PLA, a popular bioplastic that’s often described as biodegradable, is also problematic. In a Sept. 27, 2018 article, CommonWealth magazine pointed out that, “because PLA is hard to distinguish from other plastics, it can be easily mixed with other plastics for recycling, with bad consequences. The presence of PLA can plug up recycling machines, hurting productivity and, because of its biodegradable nature, the recycled plastic is virtually unusable and has to be dumped and incinerated like regular garbage.”
The accidental mixing of PLA and petroleum-based plastics continues to be a problem, according to a May report in the Liberty Times. What’s more, because only one recycling company in Taiwan has the ability to process PLA, a mere 6 percent of the 6,000-plus tonnes of PLA produced in the country last year was recycled.

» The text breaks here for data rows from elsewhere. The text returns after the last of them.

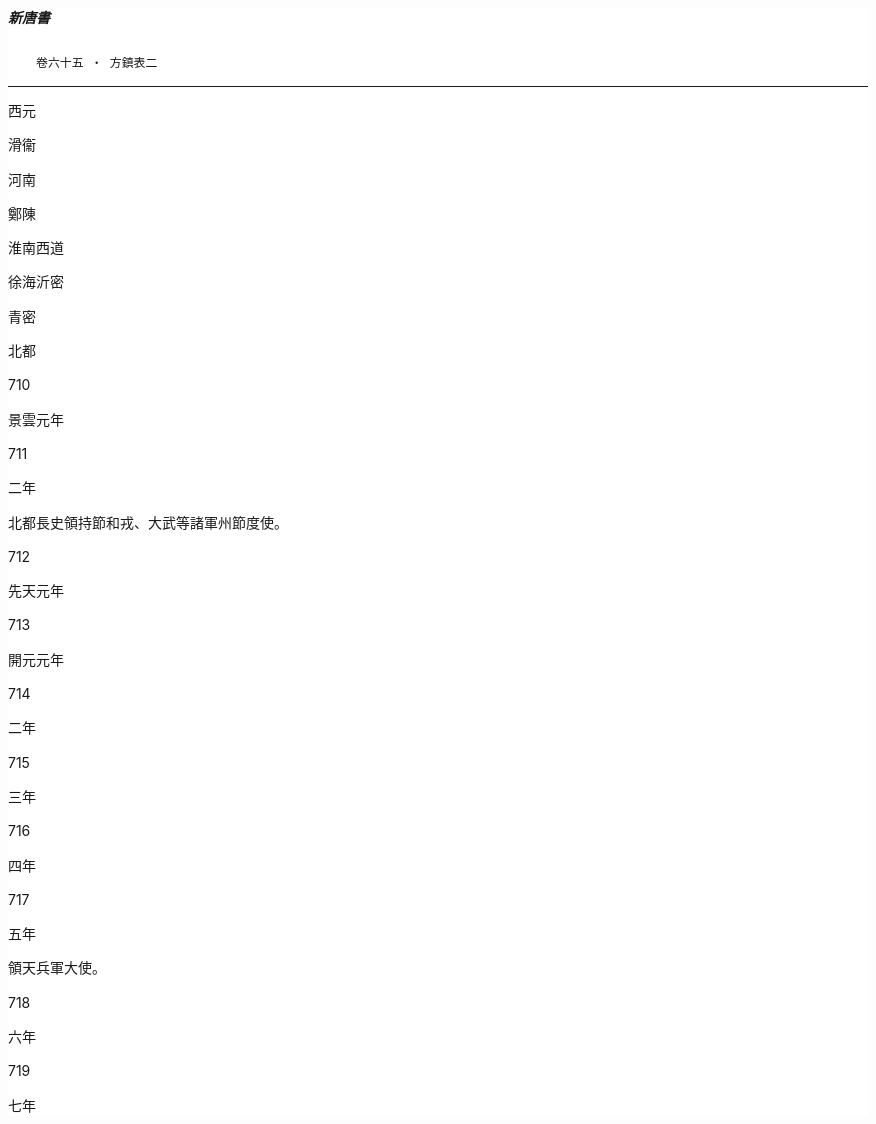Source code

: 

##### 新唐書
　　`卷六十五 ‧ 方鎮表二`

* * *

西元

滑衞

河南

鄭陳

淮南西道

徐海沂密

青密

北都

710

景雲元年

711

二年

北都長史領持節和戎、大武等諸軍州節度使。

712

先天元年

713

開元元年

714

二年

715

三年

716

四年

717

五年

領天兵軍大使。

718

六年

719

七年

As for claims that PLA is biodegradable, the newspaper pointed out that it only decomposes when the temperature stays between 58 and 70 degrees Celsius, with 90-percent humidity. In other words, it won’t break down in your home compost pile.
The only long-term solution is to drastically reduce the use of single-use products. The EPA seems to recognize this, but its efforts to educate the public haven’t had a big impact on behavior. Those who bring their own chopsticks and spoons when eating out are still a minority.

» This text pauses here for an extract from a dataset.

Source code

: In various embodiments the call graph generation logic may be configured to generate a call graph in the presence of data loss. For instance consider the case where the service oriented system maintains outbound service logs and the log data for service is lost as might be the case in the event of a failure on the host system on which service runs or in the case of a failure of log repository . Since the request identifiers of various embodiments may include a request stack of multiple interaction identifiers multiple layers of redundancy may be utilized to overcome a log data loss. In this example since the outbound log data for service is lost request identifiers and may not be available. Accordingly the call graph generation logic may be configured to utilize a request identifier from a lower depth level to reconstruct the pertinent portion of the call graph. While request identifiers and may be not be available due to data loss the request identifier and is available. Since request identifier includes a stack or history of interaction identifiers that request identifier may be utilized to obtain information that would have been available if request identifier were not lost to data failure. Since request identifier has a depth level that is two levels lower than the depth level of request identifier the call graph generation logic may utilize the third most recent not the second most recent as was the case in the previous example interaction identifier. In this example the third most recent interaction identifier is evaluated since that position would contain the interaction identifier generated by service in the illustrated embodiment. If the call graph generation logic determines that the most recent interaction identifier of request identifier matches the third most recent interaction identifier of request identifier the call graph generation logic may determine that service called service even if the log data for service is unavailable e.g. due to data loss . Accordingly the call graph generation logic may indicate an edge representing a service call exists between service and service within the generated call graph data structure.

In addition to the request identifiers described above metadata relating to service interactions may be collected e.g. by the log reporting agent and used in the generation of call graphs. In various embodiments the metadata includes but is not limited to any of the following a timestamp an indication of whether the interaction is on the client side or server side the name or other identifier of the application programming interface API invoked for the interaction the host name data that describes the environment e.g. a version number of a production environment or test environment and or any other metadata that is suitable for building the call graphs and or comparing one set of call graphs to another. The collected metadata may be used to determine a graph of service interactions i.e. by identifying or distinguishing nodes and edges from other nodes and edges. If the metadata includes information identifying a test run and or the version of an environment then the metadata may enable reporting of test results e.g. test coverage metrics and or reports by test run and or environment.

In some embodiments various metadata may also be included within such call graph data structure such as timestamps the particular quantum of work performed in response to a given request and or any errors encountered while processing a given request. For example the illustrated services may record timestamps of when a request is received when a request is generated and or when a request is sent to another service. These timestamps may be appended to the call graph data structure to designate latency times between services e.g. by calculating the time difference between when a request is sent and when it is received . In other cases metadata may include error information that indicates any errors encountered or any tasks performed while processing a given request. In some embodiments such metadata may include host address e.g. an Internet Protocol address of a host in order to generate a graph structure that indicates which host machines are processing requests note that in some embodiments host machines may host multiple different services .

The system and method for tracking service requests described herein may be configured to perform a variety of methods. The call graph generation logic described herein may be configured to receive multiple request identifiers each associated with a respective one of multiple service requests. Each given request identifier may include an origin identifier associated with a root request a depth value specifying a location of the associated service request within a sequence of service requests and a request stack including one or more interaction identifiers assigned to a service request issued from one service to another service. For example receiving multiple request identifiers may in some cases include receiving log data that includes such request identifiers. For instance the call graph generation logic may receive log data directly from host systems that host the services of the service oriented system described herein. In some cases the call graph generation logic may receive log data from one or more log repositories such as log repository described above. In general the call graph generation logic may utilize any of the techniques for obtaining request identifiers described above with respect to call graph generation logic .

Perhaps it’s time to start making diners pay for disposable tableware — and not just the NT$1 or NT$2 per item that Taipei City Government now charges at hospitals, tourist attractions and sports venues under its control. Would a levy of NT$20 per disposable bento be enough to persuade you to use a Tupperware-type container, or maybe a retro tiffin box?
Steven Crook, the author or co-author of four books about Taiwan, has been following environmental issues since he arrived in the country in 1991. He drives a hybrid and carries his own chopsticks. The views expressed here are his own.